- DOEL
Tel in hoeveel regels van de items het woord "offset" staat, waarbij hoofdletters en kleine letters verschil maken. Geef alleen dat aantal.

- FRAGMENT UIT DATASET
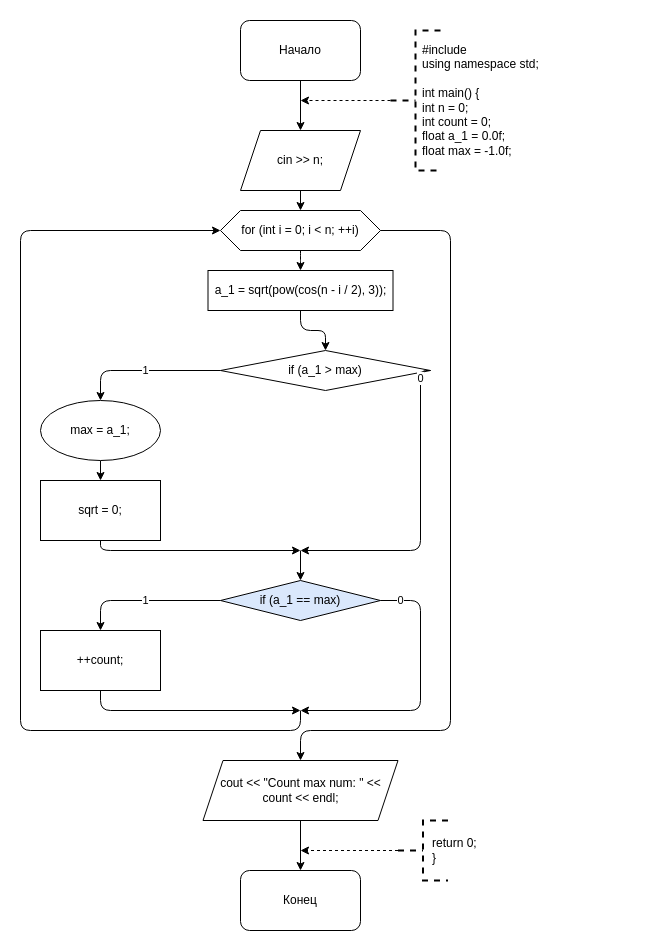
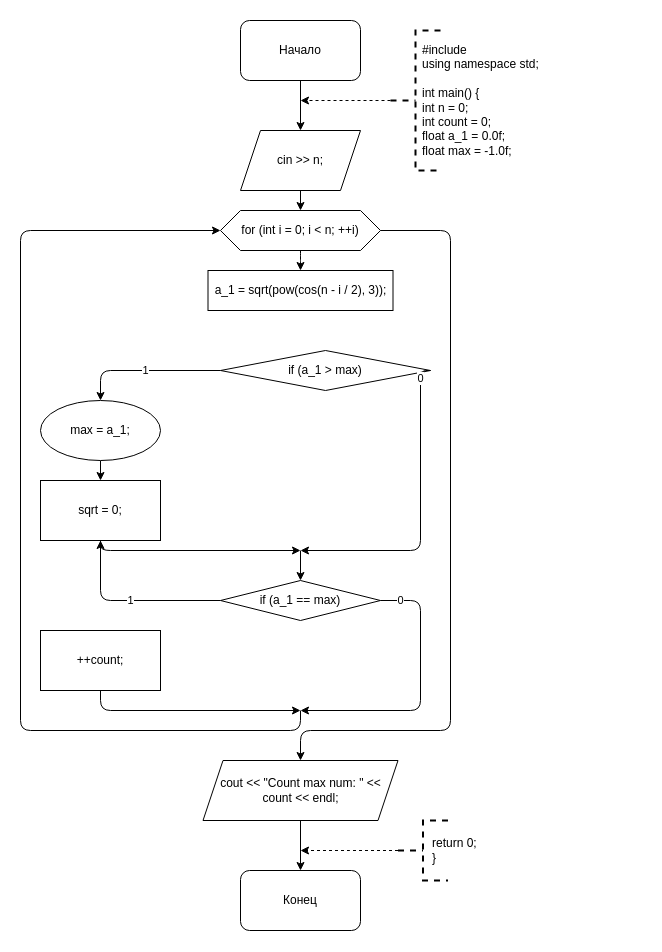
  <mxCell id="0" />
  <mxCell id="1" parent="0" />
  <mxCell id="2" style="edgeStyle=orthogonalEdgeStyle;rounded=1;orthogonalLoop=1;jettySize=auto;html=1;entryX=0.5;entryY=0;entryDx=0;entryDy=0;" edge="1" parent="1" source="3" target="5"><mxGeometry relative="1" as="geometry" /></mxCell>
  <mxCell id="3" value="Начало" style="rounded=1;whiteSpace=wrap;html=1;" vertex="1" parent="1"><mxGeometry x="240" y="20" width="120" height="60" as="geometry" /></mxCell>
  <mxCell id="4" style="edgeStyle=orthogonalEdgeStyle;rounded=1;orthogonalLoop=1;jettySize=auto;html=1;" edge="1" parent="1" source="5" target="7"><mxGeometry relative="1" as="geometry" /></mxCell>
  <mxCell id="5" value="cin &amp;gt;&amp;gt; n;" style="shape=parallelogram;perimeter=parallelogramPerimeter;whiteSpace=wrap;html=1;fixedSize=1;" vertex="1" parent="1"><mxGeometry x="240" y="130" width="120" height="60" as="geometry" /></mxCell>
  <mxCell id="6" style="edgeStyle=orthogonalEdgeStyle;rounded=1;orthogonalLoop=1;jettySize=auto;html=1;dashed=1;" edge="1" parent="1" source="7" target="9"><mxGeometry relative="1" as="geometry" /></mxCell>
  <mxCell id="7" value="for (int i = 0; i &amp;lt; n; ++i)" style="shape=hexagon;perimeter=hexagonPerimeter2;whiteSpace=wrap;html=1;fixedSize=1;" vertex="1" parent="1"><mxGeometry x="220" y="210" width="160" height="40" as="geometry" /></mxCell>
- <mxCell id="8" style="edgeStyle=orthogonalEdgeStyle;rounded=1;orthogonalLoop=1;jettySize=auto;html=1;" edge="1" parent="1" source="9" target="11"><mxGeometry relative="1" as="geometry" /></mxCell>
  <mxCell id="9" value="a_1 = sqrt(pow(cos(n - i / 2), 3));" style="rounded=0;whiteSpace=wrap;html=1;" vertex="1" parent="1"><mxGeometry x="207.5" y="270" width="185" height="40" as="geometry" /></mxCell>
  <mxCell id="10" value="1" style="edgeStyle=orthogonalEdgeStyle;rounded=1;orthogonalLoop=1;jettySize=auto;html=1;" edge="1" parent="1" source="11" target="13"><mxGeometry relative="1" as="geometry"><mxPoint x="100" y="410" as="targetPoint" /></mxGeometry></mxCell>
  <mxCell id="11" value="if (a_1 &amp;gt; max)" style="rhombus;whiteSpace=wrap;html=1;" vertex="1" parent="1"><mxGeometry x="220" y="350" width="210" height="40" as="geometry" /></mxCell>
  <mxCell id="12" style="edgeStyle=orthogonalEdgeStyle;rounded=1;orthogonalLoop=1;jettySize=auto;html=1;" edge="1" parent="1" source="13" target="14"><mxGeometry relative="1" as="geometry" /></mxCell>
  <mxCell id="13" value="max = a_1;" style="ellipse;whiteSpace=wrap;html=1;" vertex="1" parent="1"><mxGeometry x="40" y="400" width="120" height="60" as="geometry" /></mxCell>
  <mxCell id="14" value="sqrt = 0;" style="rounded=0;whiteSpace=wrap;html=1;" vertex="1" parent="1"><mxGeometry x="40" y="480" width="120" height="60" as="geometry" /></mxCell>
  <mxCell id="15" value="0" style="endArrow=classic;html=1;exitX=1;exitY=0.5;exitDx=0;exitDy=0;" edge="1" parent="1" source="11"><mxGeometry x="-0.882" width="50" height="50" relative="1" as="geometry"><mxPoint x="290" y="540" as="sourcePoint" /><mxPoint x="300" y="550" as="targetPoint" /><Array as="points"><mxPoint x="420" y="370" /><mxPoint x="420" y="550" /></Array><mxPoint as="offset" /></mxGeometry></mxCell>
  <mxCell id="16" value="" style="endArrow=classic;html=1;exitX=0.5;exitY=1;exitDx=0;exitDy=0;" edge="1" parent="1" source="14"><mxGeometry width="50" height="50" relative="1" as="geometry"><mxPoint x="290" y="540" as="sourcePoint" /><mxPoint x="300" y="550" as="targetPoint" /><Array as="points"><mxPoint x="100" y="550" /></Array></mxGeometry></mxCell>
  <mxCell id="17" value="" style="endArrow=classic;html=1;" edge="1" parent="1" target="19"><mxGeometry width="50" height="50" relative="1" as="geometry"><mxPoint x="300" y="550" as="sourcePoint" /><mxPoint x="300" y="580" as="targetPoint" /></mxGeometry></mxCell>
- <mxCell id="18" value="1" style="edgeStyle=orthogonalEdgeStyle;rounded=1;orthogonalLoop=1;jettySize=auto;html=1;" edge="1" parent="1" source="19" target="20"><mxGeometry relative="1" as="geometry"><mxPoint x="100" y="630" as="targetPoint" /></mxGeometry></mxCell>
- <mxCell id="19" value="if (a_1 == max)" style="rhombus;whiteSpace=wrap;html=1;fillColor=#dae8fc;" vertex="1" parent="1"><mxGeometry x="220" y="580" width="160" height="40" as="geometry" /></mxCell>
+ <mxCell id="18" value="1" style="edgeStyle=orthogonalEdgeStyle;rounded=1;orthogonalLoop=1;jettySize=auto;html=1;" edge="1" parent="1" source="19" target="14"><mxGeometry relative="1" as="geometry"><mxPoint x="100" y="630" as="targetPoint" /></mxGeometry></mxCell>
+ <mxCell id="19" value="if (a_1 == max)" style="rhombus;whiteSpace=wrap;html=1;" vertex="1" parent="1"><mxGeometry x="220" y="580" width="160" height="40" as="geometry" /></mxCell>
  <mxCell id="20" value="++count;" style="rounded=0;whiteSpace=wrap;html=1;" vertex="1" parent="1"><mxGeometry x="40" y="630" width="120" height="60" as="geometry" /></mxCell>
  <mxCell id="21" value="0" style="endArrow=classic;html=1;exitX=1;exitY=0.5;exitDx=0;exitDy=0;" edge="1" parent="1" source="19"><mxGeometry x="-0.852" width="50" height="50" relative="1" as="geometry"><mxPoint x="290" y="640" as="sourcePoint" /><mxPoint x="300" y="710" as="targetPoint" /><Array as="points"><mxPoint x="420" y="600" /><mxPoint x="420" y="710" /></Array><mxPoint as="offset" /></mxGeometry></mxCell>
  <mxCell id="22" value="" style="endArrow=classic;html=1;exitX=0.5;exitY=1;exitDx=0;exitDy=0;" edge="1" parent="1" source="20"><mxGeometry width="50" height="50" relative="1" as="geometry"><mxPoint x="290" y="640" as="sourcePoint" /><mxPoint x="300" y="710" as="targetPoint" /><Array as="points"><mxPoint x="100" y="710" /></Array></mxGeometry></mxCell>
  <mxCell id="23" value="" style="endArrow=classic;html=1;entryX=0;entryY=0.5;entryDx=0;entryDy=0;" edge="1" parent="1" target="7"><mxGeometry width="50" height="50" relative="1" as="geometry"><mxPoint x="300" y="710" as="sourcePoint" /><mxPoint x="340" y="590" as="targetPoint" /><Array as="points"><mxPoint x="300" y="730" /><mxPoint x="20" y="730" /><mxPoint x="20" y="230" /></Array></mxGeometry></mxCell>
  <mxCell id="24" style="edgeStyle=orthogonalEdgeStyle;rounded=0;orthogonalLoop=1;jettySize=auto;html=1;entryX=0.5;entryY=0;entryDx=0;entryDy=0;" edge="1" parent="1" source="25" target="30"><mxGeometry relative="1" as="geometry" /></mxCell>
  <mxCell id="25" value="cout &amp;lt;&amp;lt; &quot;Count max num: &quot; &amp;lt;&amp;lt; count &amp;lt;&amp;lt; endl;" style="shape=parallelogram;perimeter=parallelogramPerimeter;whiteSpace=wrap;html=1;fixedSize=1;" vertex="1" parent="1"><mxGeometry x="202.5" y="760" width="195" height="60" as="geometry" /></mxCell>
  <mxCell id="26" value="" style="endArrow=classic;html=1;exitX=1;exitY=0.5;exitDx=0;exitDy=0;entryX=0.5;entryY=0;entryDx=0;entryDy=0;" edge="1" parent="1" source="7" target="25"><mxGeometry width="50" height="50" relative="1" as="geometry"><mxPoint x="290" y="630" as="sourcePoint" /><mxPoint x="340" y="580" as="targetPoint" /><Array as="points"><mxPoint x="450" y="230" /><mxPoint x="450" y="730" /><mxPoint x="300" y="730" /></Array></mxGeometry></mxCell>
  <mxCell id="27" style="edgeStyle=orthogonalEdgeStyle;rounded=1;orthogonalLoop=1;jettySize=auto;html=1;dashed=1;" edge="1" parent="1" source="28"><mxGeometry relative="1" as="geometry"><mxPoint x="300" y="100" as="targetPoint" /></mxGeometry></mxCell>
  <mxCell id="28" value="" style="strokeWidth=2;html=1;shape=mxgraph.flowchart.annotation_2;align=left;labelPosition=right;pointerEvents=1;dashed=1;" vertex="1" parent="1"><mxGeometry x="390" y="30" width="50" height="140" as="geometry" /></mxCell>
  <mxCell id="29" value="#include&lt;br&gt;using namespace std;&lt;br&gt;&lt;br&gt;int main() {&lt;br&gt;int n = 0;&lt;br&gt;int count = 0;&lt;br&gt;float a_1 = 0.0f;&lt;br&gt;float max = -1.0f;" style="text;html=1;strokeColor=none;fillColor=none;align=left;verticalAlign=middle;whiteSpace=wrap;rounded=0;dashed=1;" vertex="1" parent="1"><mxGeometry x="420" y="50" width="220" height="100" as="geometry" /></mxCell>
  <mxCell id="30" value="Конец" style="rounded=1;whiteSpace=wrap;html=1;" vertex="1" parent="1"><mxGeometry x="240" y="870" width="120" height="60" as="geometry" /></mxCell>
  <mxCell id="31" style="edgeStyle=orthogonalEdgeStyle;rounded=0;orthogonalLoop=1;jettySize=auto;html=1;dashed=1;" edge="1" parent="1" source="32"><mxGeometry relative="1" as="geometry"><mxPoint x="300" y="850" as="targetPoint" /></mxGeometry></mxCell>
  <mxCell id="32" value="" style="strokeWidth=2;html=1;shape=mxgraph.flowchart.annotation_2;align=left;labelPosition=right;pointerEvents=1;dashed=1;" vertex="1" parent="1"><mxGeometry x="397.5" y="820" width="50" height="60" as="geometry" /></mxCell>
  <mxCell id="33" value="return 0;&lt;br&gt;}" style="text;html=1;strokeColor=none;fillColor=none;align=left;verticalAlign=middle;whiteSpace=wrap;rounded=0;dashed=1;" vertex="1" parent="1"><mxGeometry x="430" y="820" width="120" height="60" as="geometry" /></mxCell>
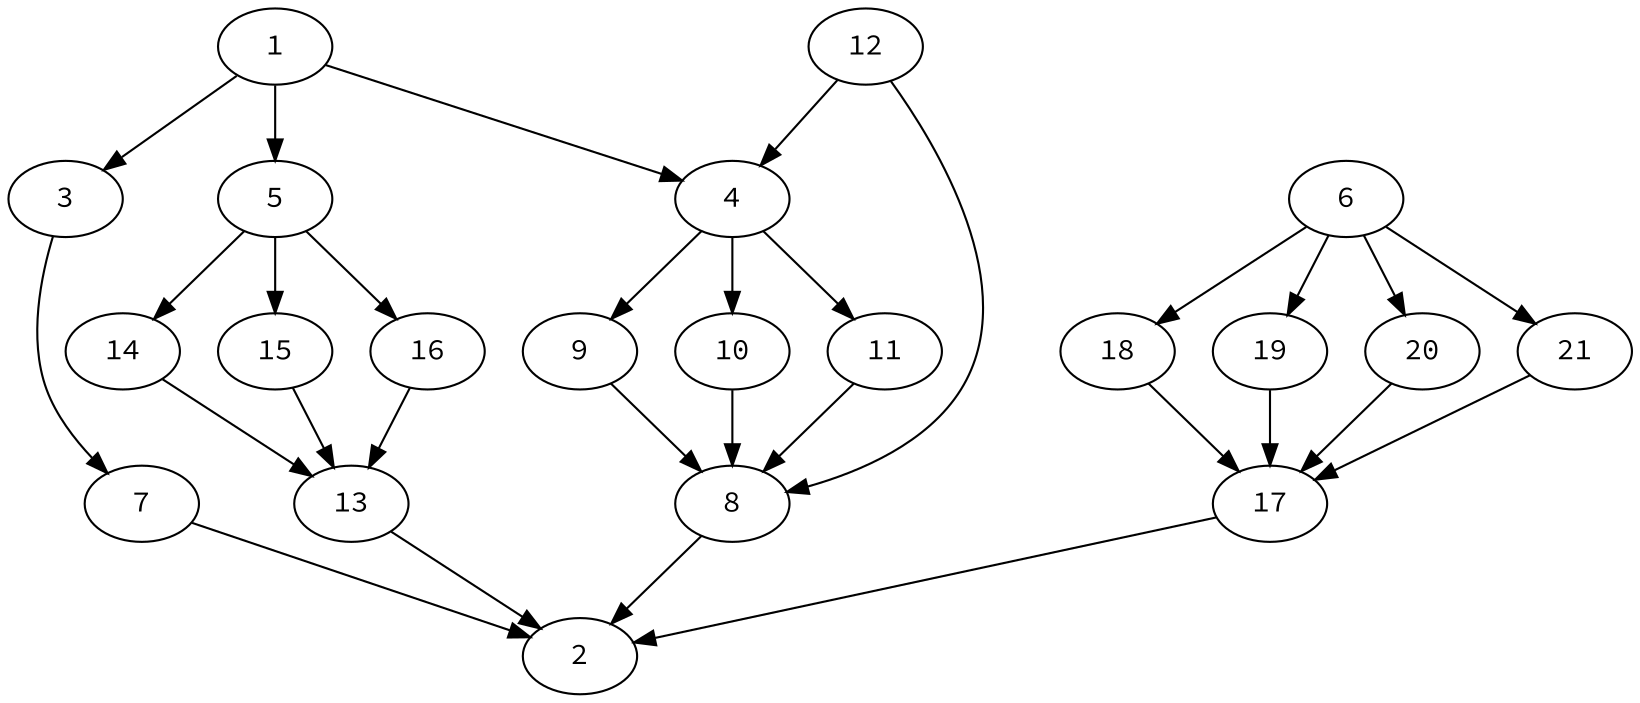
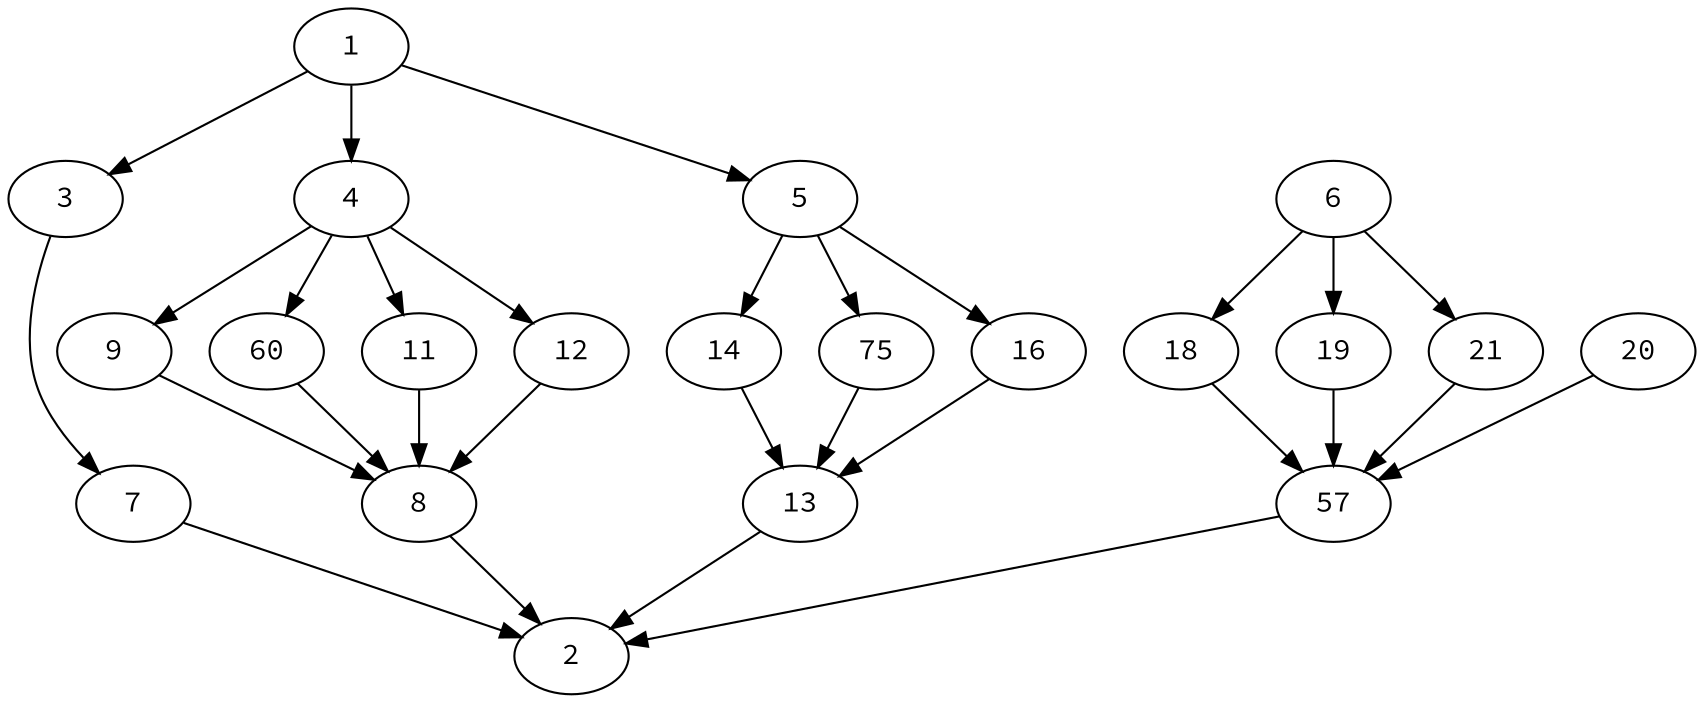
  digraph {
    fontname="Source Code Pro"
    node [Processor=4 Start=25 Weight=8 fontname="Source Code Pro"]
    edge [Weight=9 fontname="Source Code Pro"]
    1 [Start=0 Weight=10]
    3 [Processor=12 Start=21 Weight=14]
    4 [Processor=13 Start=15]
    5 [Start=10 Weight=6]
    7 [Processor=12 Start=35 Weight=14]
    9 [Processor=15 Weight=10]
-   10 [Processor=14 Start=31 Weight=16]
+   10 [Processor=14 Start=31 Weight=16 label=60]
    11 [Processor=13 Start=23 Weight=14]
    12 [Processor=16 Start=31]
    14 [Start=16 Weight=13]
-   15 [Processor=3 Weight=3]
+   15 [Processor=3 Weight=3 label=75]
    16 [Processor=11]
    6 [Processor=2 Start=17]
    18 [Processor=2 Weight=6]
    19 [Processor=2 Start=32 Weight=6]
    20 [Processor=3 Start=33 Weight=13]
    21 [Processor=1 Start=32 Weight=11]
    2 [Processor=14 Start=58 Weight=5]
    8 [Processor=14 Start=47 Weight=11]
    13 [Processor=11 Start=38 Weight=11]
-   17 [Processor=3 Start=46 Weight=5]
+   17 [Processor=3 Start=46 Weight=5 label=57]
    1 -> 3 [Weight=8]
    1 -> 4 [Weight=5]
    1 -> 5 [Weight=7]
    3 -> 7 [Weight=6]
    4 -> 9 [Weight=2]
    4 -> 10 [Weight=8]
    4 -> 11 [Weight=2]
-   12 -> 4 [Weight=5]
+   4 -> 12 [Weight=5]
    5 -> 14 [Weight=6]
    5 -> 15
    5 -> 16
    7 -> 2 [Weight=8]
    9 -> 8 [Weight=6]
    10 -> 8
    11 -> 8
    12 -> 8 [Weight=7]
    14 -> 13 [Weight=6]
    15 -> 13 [Weight=7]
    16 -> 13 [Weight=10]
    6 -> 18 [Weight=3]
    6 -> 19
-   6 -> 20 [Weight=8]
    6 -> 21 [Weight=4]
    18 -> 17 [Weight=4]
    19 -> 17 [Weight=5]
    20 -> 17 [Weight=8]
    21 -> 17 [Weight=3]
    8 -> 2 [Weight=6]
    13 -> 2
    17 -> 2 [Weight=7]
  }
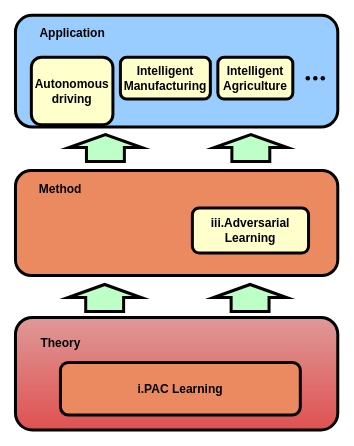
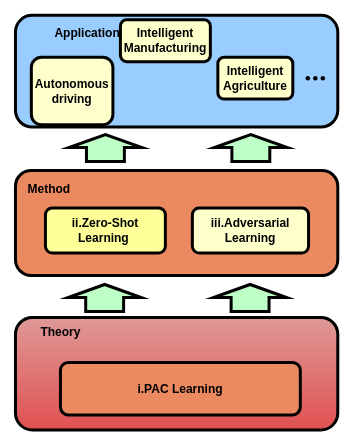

- OPLOSSING
2